Optimism rules in "An Inconvenient Sequel"
A decade later, the former vice president and Nobel Peace Prize winner is the first to concede that not enough of the world has met that challenge — and that what IS being done, isn't being done fast enough. "Wow, we could lose this struggle," he recalls thinking at one point.
But that moment of doubt, recounted in "An Inconvenient Sequel: Truth to Power," was apparently just that: a moment. The overriding sentiment in this sequel is one of optimism.
Now, that may come as a surprise to many, especially given what we journalists would call one heck of a news peg: The decision by President Donald Trump, in June, to withdraw the United States from the 2015 Paris climate accord — a landmark pact that Gore worked tirelessly to help achieve. (Indeed, directors Bonni Cohen and Jon Shenk went back to the editing room to update their movie with this momentous news.)
But, as this sequel makes clear, Gore's not looking to the White House — or the presidential Twitter feed — to fuel his optimism.
He's looking instead to countries like Chile, rapidly increasing its use of renewable energy. In the U.S., he's looking to individual governors, business leaders, mayors — like Dale Ross of Georgetown, Texas, who with one small scene pretty much becomes the breakout star of this film. The jovial Ross is a conservative Republican, and mayor of, in his words, "the reddest city in the reddest county in Texas." But he tells Gore that his city went green because it made economic sense for his constituents.
Plus, he adds, it's only common sense: "The less stuff you put in the air, the better it is." Gore replies happily: "Can I use that line?"

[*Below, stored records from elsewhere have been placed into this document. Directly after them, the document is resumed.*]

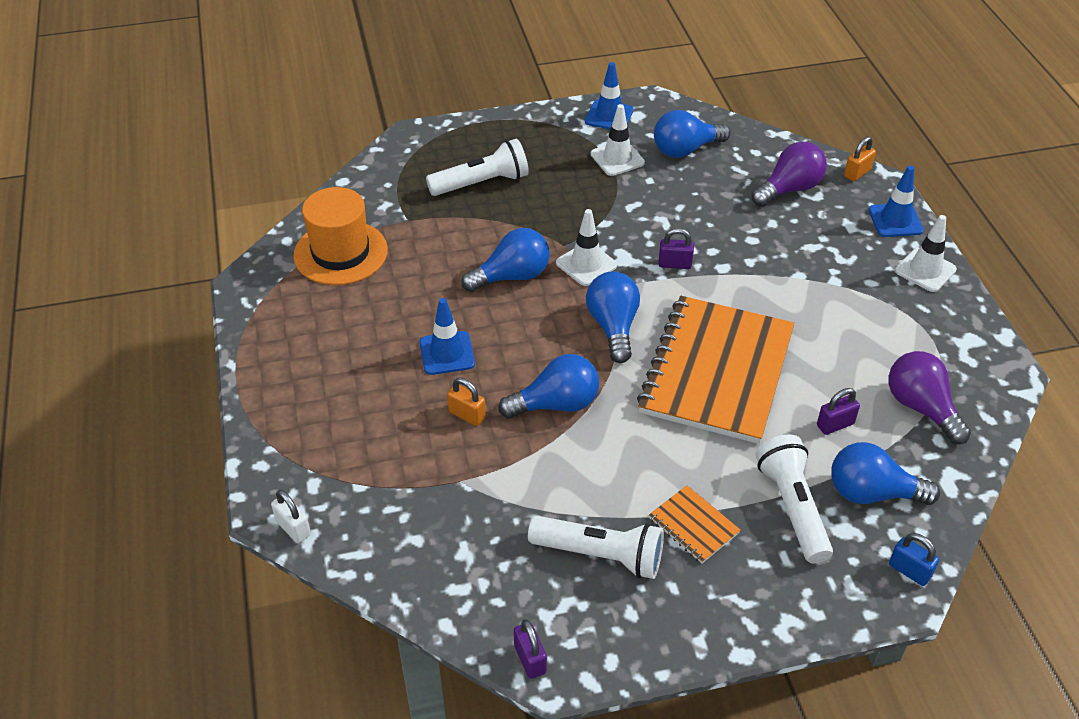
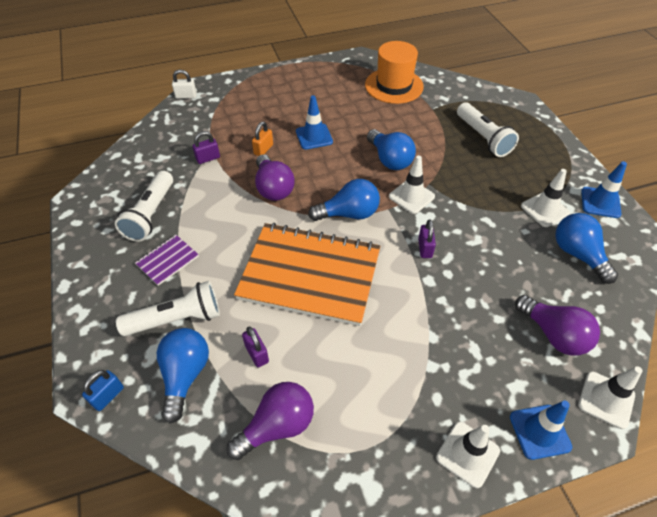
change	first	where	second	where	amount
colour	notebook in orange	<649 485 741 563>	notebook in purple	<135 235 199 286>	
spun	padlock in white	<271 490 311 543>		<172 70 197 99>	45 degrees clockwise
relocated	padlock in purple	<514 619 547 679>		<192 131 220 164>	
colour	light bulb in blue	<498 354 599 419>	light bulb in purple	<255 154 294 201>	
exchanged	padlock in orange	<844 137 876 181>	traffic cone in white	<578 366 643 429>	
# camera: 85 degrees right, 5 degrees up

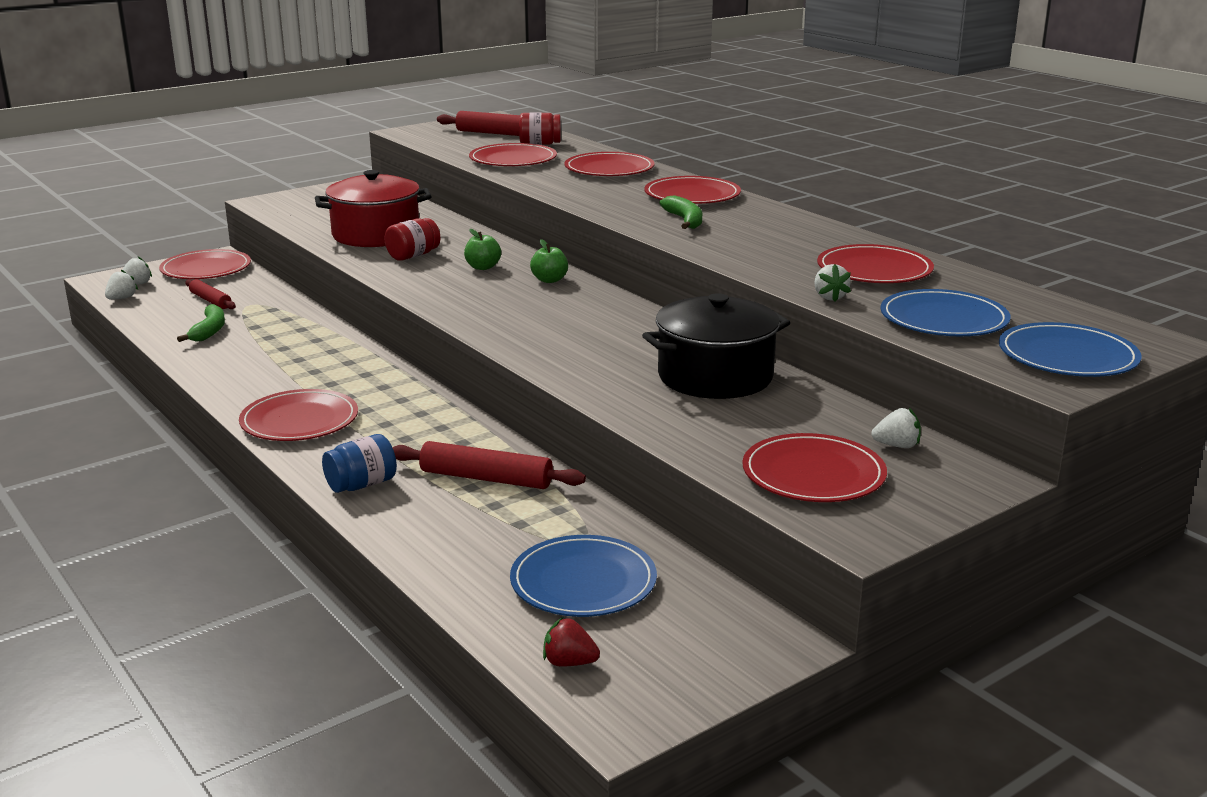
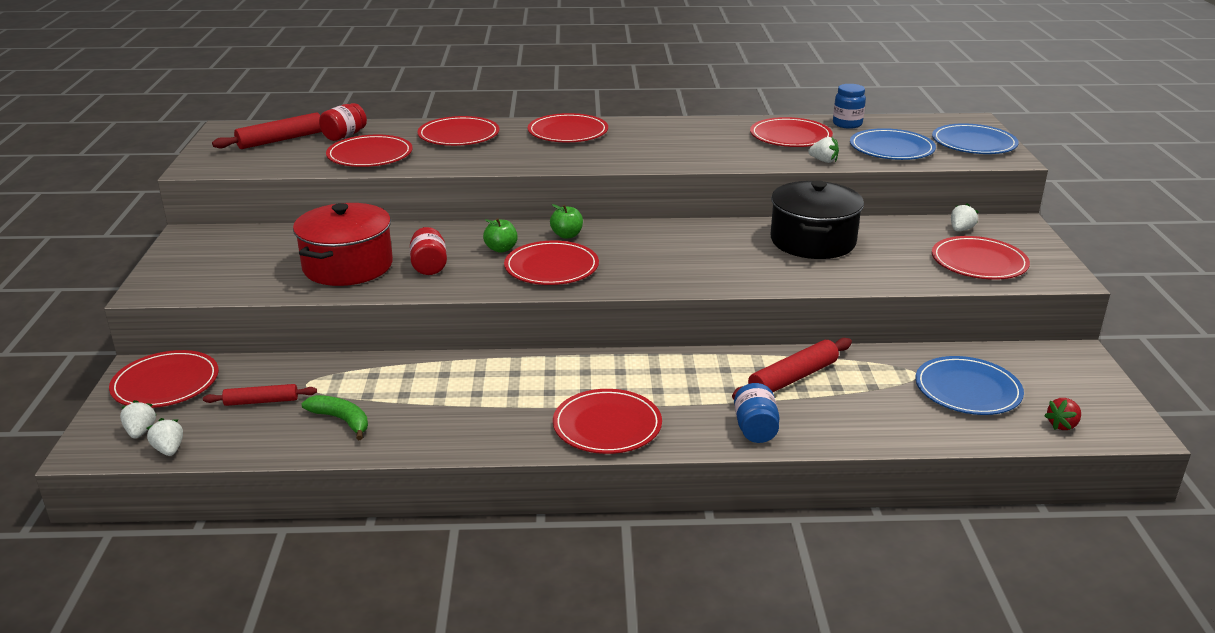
change	first	where	second	where	amount
appeared			plate in red	<504 241 599 285>	
appeared			jar in blue	<833 84 866 129>	
missing	banana in green	<659 195 702 229>			
# camera: 55 degrees left, 5 degrees up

Yes, humor has its place, even in a film that's intended as a warning about, um, the potential death of the planet and all its life forms. Gore's a lot grayer, and still dead serious about his work, but he's also the guy who likes to introduce himself as "Al Gore — I used to be the next president of the United States." People laugh, and then he says he doesn't think it's very funny, and they laugh again. And then he teaches, cajoles, explains — part pastor, part science teacher, part tour guide.
The film begins with a sampling of naysayers — and to be sure, Trump isn't the only one. At a 2007 hearing, Oklahoma Republican Sen. Jim Inhofe asks Gore: "How come you guys never seem to notice when it gets cold?"
The filmmakers track Gore across the globe, to climate leadership training sessions from Tennessee to Asia, or to the glaciers of Greenland, where he treads on melting ice. We watch him negotiate with officials in India, who listen, but also note that the United States should live up to its own commitments before making demands of developing nations. In one of many effective bits of footage, we see pedestrians in India try to navigate streets literally melting in 120-plus degree heat.
Gore gets a chance to silence critics of a scene in the first film, who said he was exaggerating when he projected that ground zero in lower Manhattan could be flooded by rising waters. News footage from Hurricane Sandy in 2012 shows the flooding of the 9/11 Memorial Museum site, then under construction.
In Paris, at the climate conference, Gore's energetic dealmaking includes convincing a U.S. solar energy company to make an offer that convinces India to sign the pact.
The Paris trip is not without humor as well: When Gore and aides are stuck in traffic, they switch to the Metro, where they encounter a student delegation from China that seems convinced he actually won the presidency. "Is he still the president?" they ask.
The message of this sequel is twofold: Urgency and hope. Things are bad, Gore is saying, but here's what's happening that's really exciting. And he has no doubt that mankind will save the planet. He may have wanted to be president, but Gore has surely found his calling, and his own energy seems more renewable than ever.